L'article 38 de la Constitution définit ce qu'est une ordonnance. "Le Gouvernement peut, pour l'exécution de son programme, demander au Parlement l'autorisation de prendre par ordonnances, pendant un délai limité, des mesures qui sont normalement du domaine de la loi", lit-on. "Elles entrent en vigueur dès leur publication, mais deviennent caduques si le projet de loi de ratification n'est pas déposé devant le Parlement avant la date fixée par la loi d'habilitation. Elles ne peuvent être ratifiées que de manière expresse." 

Aussi, si des garde-fous existent - les parlementaires doivent voter une loi d'habilitation puis ratifier l'ordonnance - ils sont limités, selon Lauréline Fontaine. "L'exécutif ne donne pas toujours toutes les clés de compréhension au pouvoir législatif pour lui permettre de prendre sa décision de manière éclairée", avance-t-elle. Quant à l'adoption d'un texte, même sans majorité absolue, elle le juge toujours possible : "pour être adopté, c'est la majorité des suffrages exprimés qui compte, donc il suffit que tout le monde ne soit pas là. Des textes ont été adoptés à 55 votants", justifie l'autrice de La Constitution maltraitée.
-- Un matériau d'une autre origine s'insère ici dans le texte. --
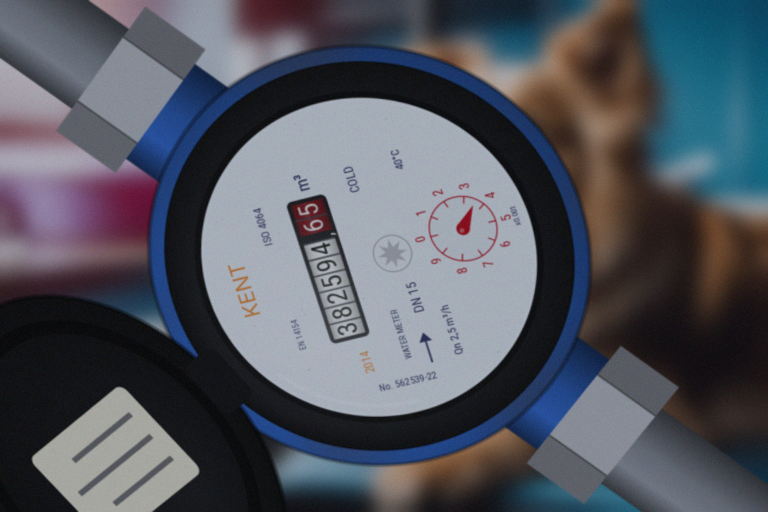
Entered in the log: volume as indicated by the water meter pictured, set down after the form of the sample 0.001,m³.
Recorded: 382594.653,m³
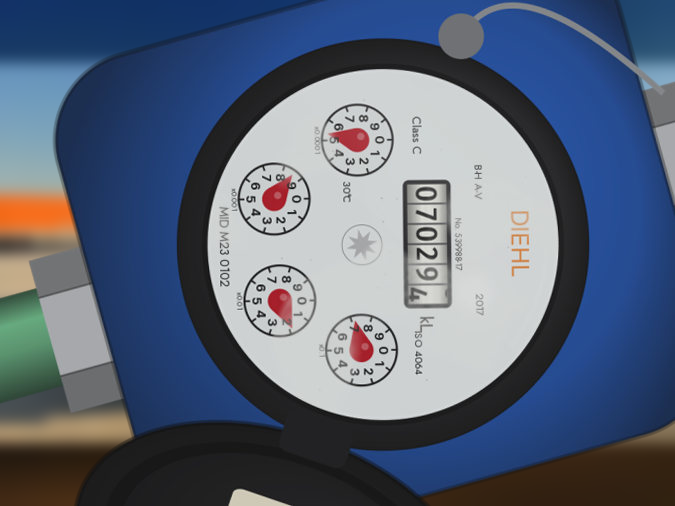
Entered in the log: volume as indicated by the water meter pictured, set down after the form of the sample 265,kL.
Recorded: 70293.7185,kL
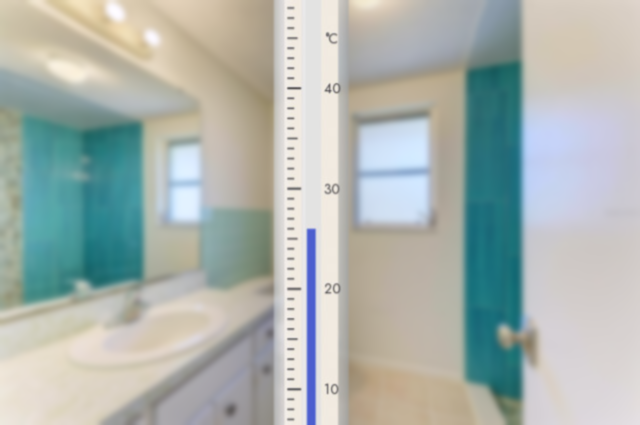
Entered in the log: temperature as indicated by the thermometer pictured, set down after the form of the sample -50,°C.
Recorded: 26,°C
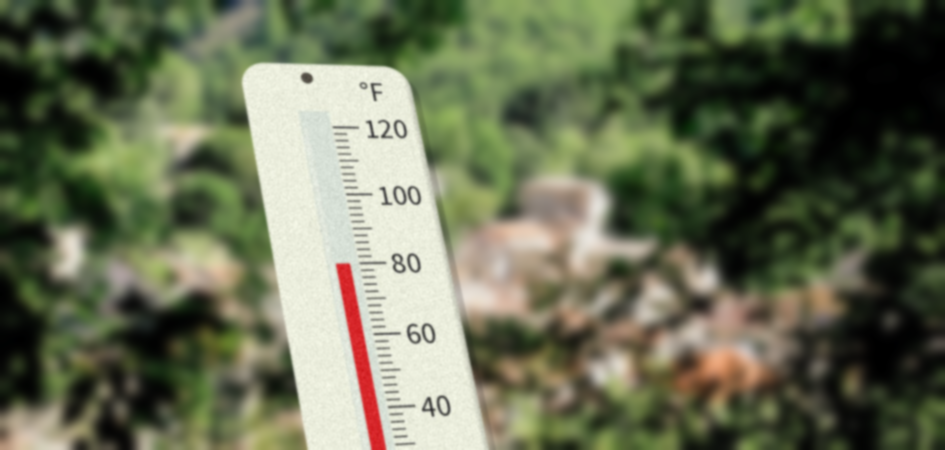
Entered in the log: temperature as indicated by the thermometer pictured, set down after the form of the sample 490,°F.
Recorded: 80,°F
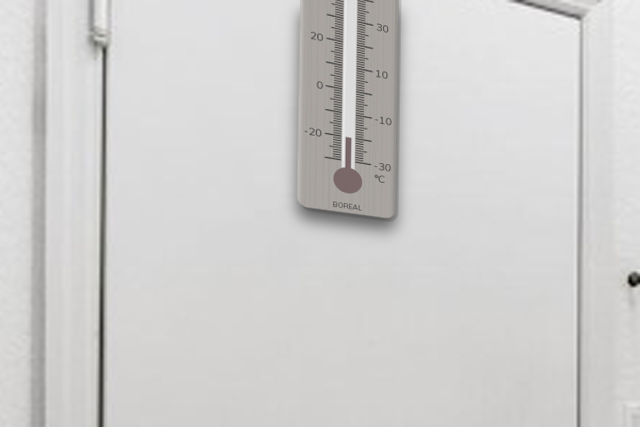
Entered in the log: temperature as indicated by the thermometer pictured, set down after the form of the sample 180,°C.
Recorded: -20,°C
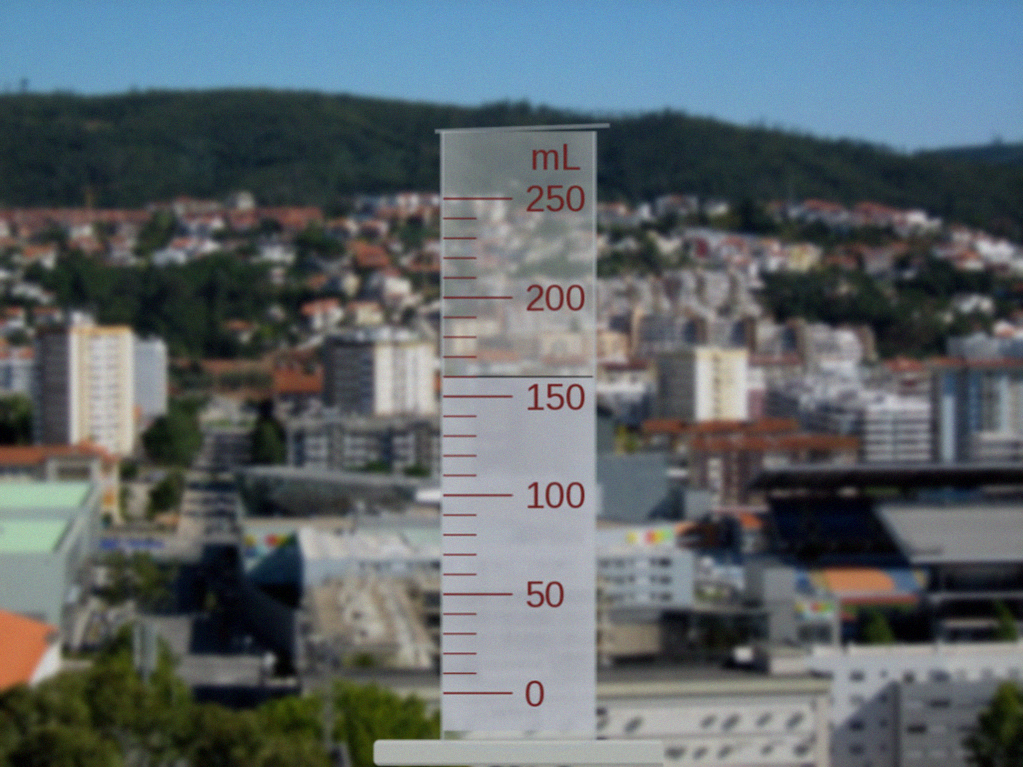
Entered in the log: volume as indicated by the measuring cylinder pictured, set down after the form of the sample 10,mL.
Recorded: 160,mL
Anatomie du Conseil constitutionnel, certaine qu'Emmanuel Macron réussirait à "obtenir des lois d'habilitation"

La logique de la "start-up nation" appliquée à l'État ?
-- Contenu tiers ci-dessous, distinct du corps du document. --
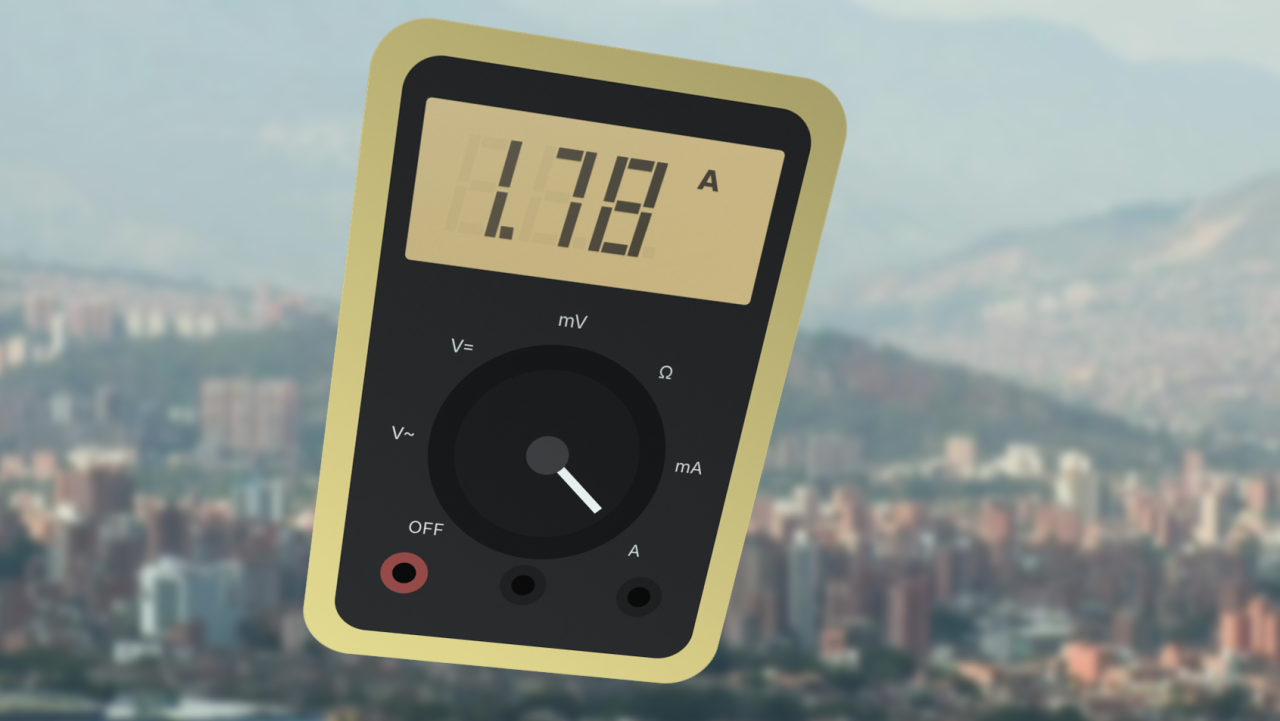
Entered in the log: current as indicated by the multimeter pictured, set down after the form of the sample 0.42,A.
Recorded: 1.78,A
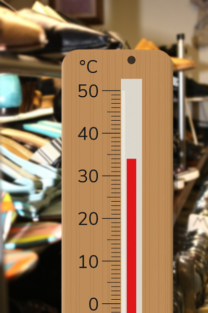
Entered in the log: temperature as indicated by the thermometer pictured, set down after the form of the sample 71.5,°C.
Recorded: 34,°C
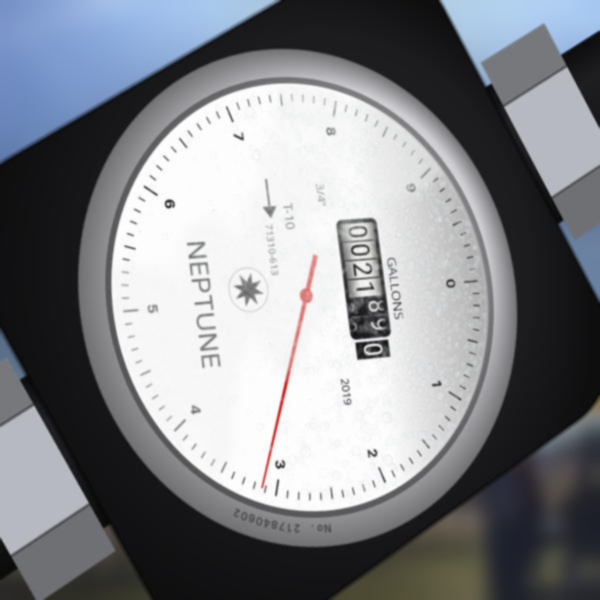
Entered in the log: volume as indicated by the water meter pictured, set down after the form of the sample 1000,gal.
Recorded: 21893.1,gal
Elle remarque également que le président de la République est obsédé par l'idée d'aller vite et de rogner sur le temps. "Il a réussi à trouver des moyens, régulièrement, pour limiter la durée du temps parlementaire", constate-t-elle. "Or, quand on enlève du temps, on enlève d'abord du temps de réflexion. On sait pourtant que quand on se précipite, on prend parfois de mauvaises décisions. Cette réflexion doit aussi s'appliquer aux décisions des gouvernants", avance-t-elle, y voyant "la start-up nation, l'application des techniques managériales à l'État (...), au risque de renverser le paradigme de la démocratie parlementaire".

Pour légiférer sans passer par la loi, le président de la République et son gouvernement, détenteurs du pouvoir réglementaire, ont aussi la possibilité d'adopter des décrets et des arrêtés. Ceux-ci n'ont pas valeur de loi et interviennent dans les domaines où il n'est pas obligatoire de passer par la loi. 

"Gouverner sans passer par la loi, cela devrait être compliqué, mais la mollesse institutionnelle d'aujourd'hui fait que c'est moins compliqué qu'il n'y parait à première vue", regrette Lauréline Fontaine, constatant une certaine bienveillance des institutions comme le Conseil constitutionnel et le Conseil d'État, et un affaiblissement du contrôle parlementaire par des députés qui ne souhaitent pas vraiment renverser le gouvernement par peur d'une dissolution et de devoir se représenter devant les électeurs. Elle appréhende que ce qu'Emmanuel Macron souhaitait en 2017 se réalise, à savoir que la procédure accélérée devant le Parlement devienne la norme. "Ça devrait rester une exception", alerte-t-elle.